┌─ Data listing
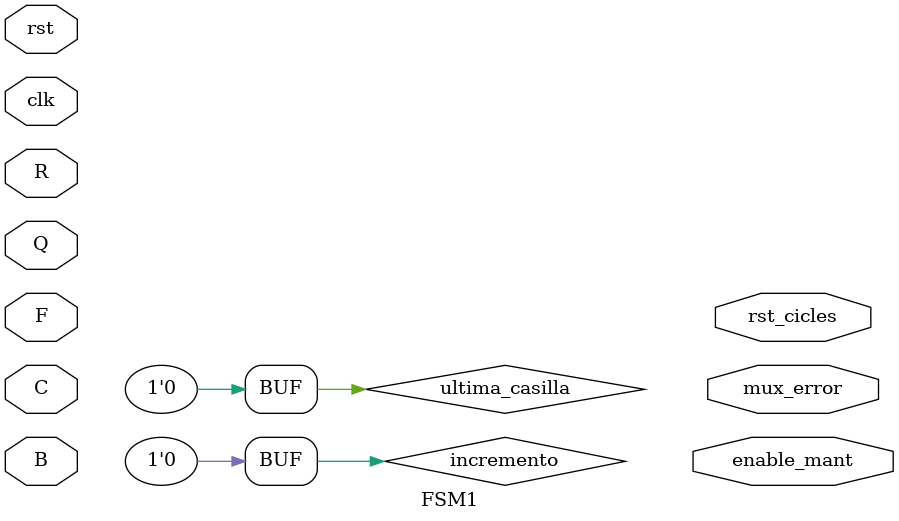
<source format=sv>
module FSM1(input R, Q, B, C, F,clk, rst, output enable_mant,rst_cicles,mux_error);

logic [1:0] state, next_state;

//actual state logic
always_ff @(posedge clk or negedge rst)
	if (~rst) state = 2'b00;
	else
		state = next_state;

//next state logic
always_comb
	case(state)
		3'b000: if (R) next_state = 3'b001; else next_state = 3'b000;
		3'b001: if(Q) next_state = 3'b000; else next_state = 3'b010;
		3'b010: if (B) next_state = 3'b100; else if(~B & ~C) next_state = 3'b010; else if(C) next_state = 3'b011;
		3'b011: if(F) next_state = 3'b010; else next_state = 3'b101;
		3'b100: next_state = 3'b010;
		3'b101: next_state = 3'b101;
		default: next_state = 3'b000;
	endcase

//output logic
assign next = (state == 3'b000);
assign bomba = (state == 3'b001);
assign revisar_siguiente = (state == 3'b010);
assign incremento = (state==3'b100);
assign ultima_casilla = (state==3'b101);

endmodule
</source>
└─
Say again, word for word, the lines beginning at the top of the data and ending with the line that has "3'b000: if (R)". Skip the pictures.

<source format=sv>
module FSM1(input R, Q, B, C, F,clk, rst, output enable_mant,rst_cicles,mux_error);

logic [1:0] state, next_state;

//actual state logic
always_ff @(posedge clk or negedge rst)
	if (~rst) state = 2'b00;
	else
		state = next_state;

//next state logic
always_comb
	case(state)
		3'b000: if (R) next_state = 3'b001; else next_state = 3'b000;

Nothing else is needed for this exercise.